§ **Instruction**
What you submit must be an exact copy of the listing below, with no images in it.

==== Data to use ====

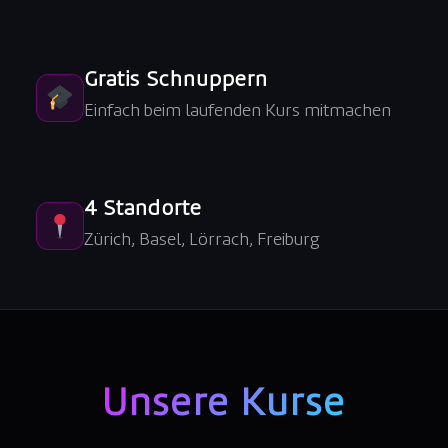
Gratis Schnuppern
Einfach beim laufenden Kurs mitmachen
4 Standorte
Zürich, Basel, Lörrach, Freiburg
Unsere Kurse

====

§ **Answer box**
Gratis Schnuppern
Einfach beim laufenden Kurs mitmachen
4 Standorte
Zürich, Basel, Lörrach, Freiburg
Unsere Kurse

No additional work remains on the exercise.